Esse texto é uma fábula. Ele remete a um pesadelo, não sei, que tive um dia desses, em que estava em minha rotina laboral e, de repente, começava a ouvir o Abujamra narrando a minha vida. E lá estava ele, no close-up da televisão, camisa social e um suspensório, olhando fixamente para um espectador da minha própria vida que não eu, e falando:

“Coragem, coragem. Mude, mude, mas comece devagar…”

Eu olhava para cima pensando em que droga é essa que estava acontecendo, mas seguia minha rotina de digitador e leitor de planilhas. Pensei: “Meu Deus, não é possível, estou mesmo sendo narrado pelo Abujamra?! E agora, será que ele me escutou?” Não ouvi mais nada, talvez ele não tenha me escutado, fiquei triste e minha vida voltou a ser um programa vespertino com uma ou outra receita de culinária e fofocas de famosos que eu não conheço.

Terminei o expediente, arrumei minhas coisas para ir embora e enfrentar mais uma jornada de condução.
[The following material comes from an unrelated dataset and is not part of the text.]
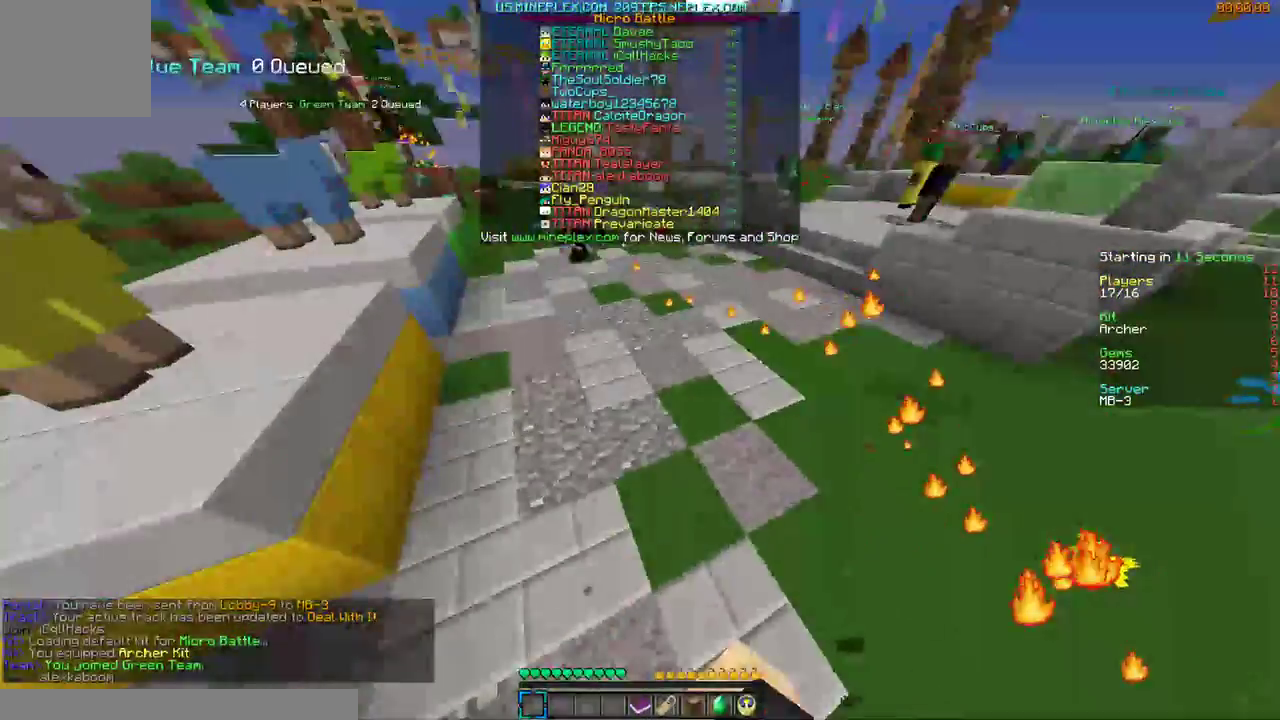
{"keys": ["w"], "mouse": ["left"], "events": [[167, "d", "up"], [167, "mouse_left", "down"], [267, "mouse_left", "up"], [467, "mouse_left", "down"]]}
Parado, com minha bolsa na altura do peito, respirei fundo e novamente ouvi aquela voz tenra, inquisidora:

“Eu sei que a gente se acostuma, mas não devia. A gente se acostuma a morar em apartamentos de fundos e não ter outra vista do que as janelas ao redor.”

Fiquei assustado. Olhei ao redor, não havia Abujamra, só havia outras pessoas iguais a mim de fisionomia cansada e sonhos avoantes, aguardando a condução. Pensei: “Novamente isso, novamente essa voz. E eles, será que eles também são narrados pelo Abujamra? Não é possível, que loucura.” Não falei com ninguém, afinal, não queria parecer um maluco pois, de louca, já basta a realidade.

Segui no ônibus, da janela, tudo igual do lado de fora. Acho que dormi um pouco no caminho, vai saber. Cheguei em casa, beijei a minha esposa e olhei meu pequeno já dormindo, cheguei tarde e o tempo que me restou gastei indo para casa; que vida. Não confessei a minha esposa esse momento narrativo, não achei que ela fosse compreender isso. 

Perto de dormir, já nos braços do lençol, alguém sussurra na minha cabeça:

“A vida não tem roteiro.”

Já não me assustei mais, aceitei o fato de que minha vida passaria a ser narrada pelo Abujamra e faria dela uma entrevista que valesse a pena. Se é para ter plateia, que ao menos haja alguma poesia no gesto de existir. Fechei os olhos, e ouvi minha esposa dizendo:

“Amor, que estranho. Eu acho que ouvi a voz da Clarisse Lispector narrando a minha vida.”

Amanhã recomeçamos.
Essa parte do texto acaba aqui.